BROOKINGS, Ore. — After a tense month, the administration of Curry Medical Center in Brookings can breathe a sigh of relief. They just received a letter on Monday indicating that they'll be able to stay a Critical Access Hospital (CAH).
The CAH designation is bestowed by the Centers for Medicare and Medicaid Services (CMS) on rural hospitals, to help keep them afloat in order to serve communities that otherwise would not have access to medical services.
In early April, Curry General Hospital was notified by the CMS that they did not meet the requirements for participation in Medicare’s program as a CAH.
The CMS decision came due to a supposed proximity violation—because Sutter Coast Health Center is less than 35 miles away (also in Brookings), and Sutter Coast Hospital is in Crescent City.
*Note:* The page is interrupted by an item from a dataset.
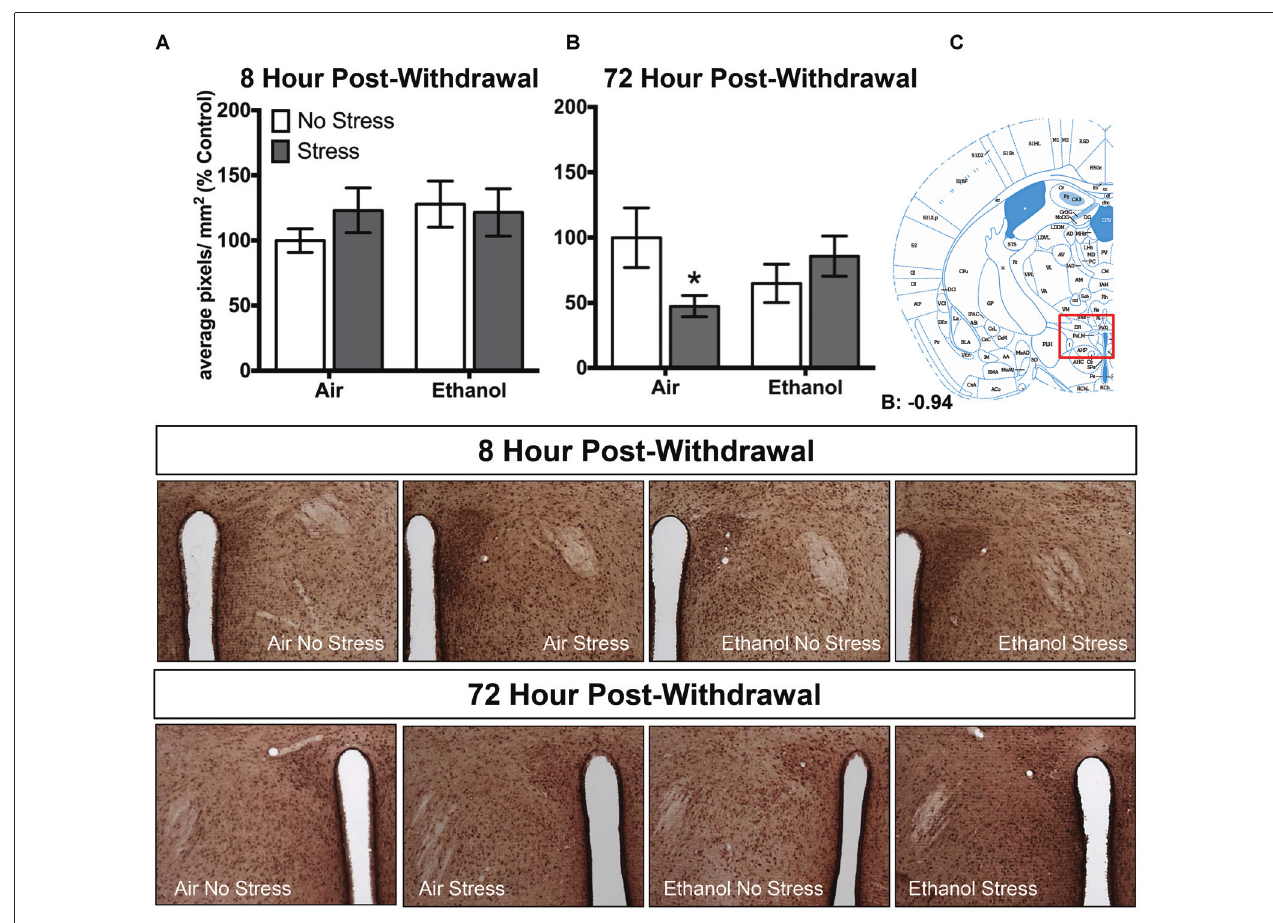
FIGURE 4 | Effects of CIE or air exposure on 3 α ,5 α -THP immunoreactivity in the paraventricular nucleus of the hypothalamus following (A) 8 h or (B) 72 h post-withdrawal in non-stressed (clear bars) or stressed mice (gray bars) . Data depicted are mean positive pixels/mm 2 expressed as percent control ± SEM. (C) Red box indicates coordinates relative to bregma depicted in photomicrographs. Representative photomicrographs (10x) of 3 α ,5 α -THP immunoreactivity 72 h post-withdrawal following CIE and/or stress exposure. ∗ p < 0.05 compared to Air-No Stress group.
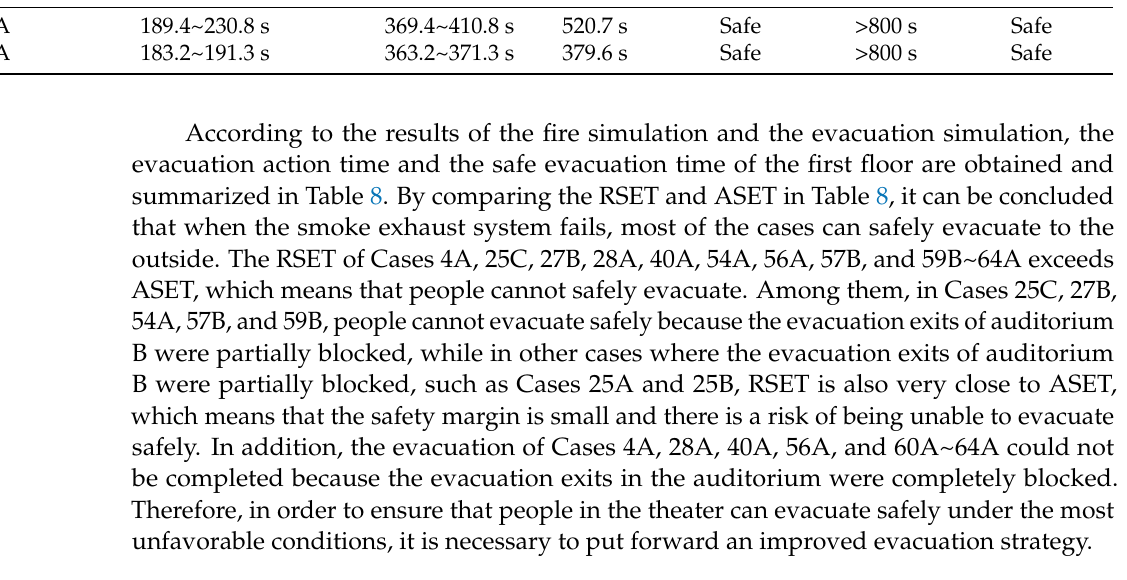
Table 8. ASET and RSET on the first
Virginia A. Razo, Chief Executive Officer for Curry Health Network, requested a review of the ruling, and submitted supplementary information in defense of retaining their status.
Late this afternoon, Razo was notified that Curry did indeed meet the necessary provider requirements. On top of that, Curry’s provider-based site in Brookings was “grandfathered in,” because its CAH status was granted prior to proximity restrictions.
Razo had briefed the Brookings City Council at 4 p.m. today, updating them about the possible loss, before receiving notice that their status would not change. Had Razo not prevailed in keeping Curry’s status, the hospital and clinic could have been in jeopardy of losing certain funding from Medicare and Medicaid.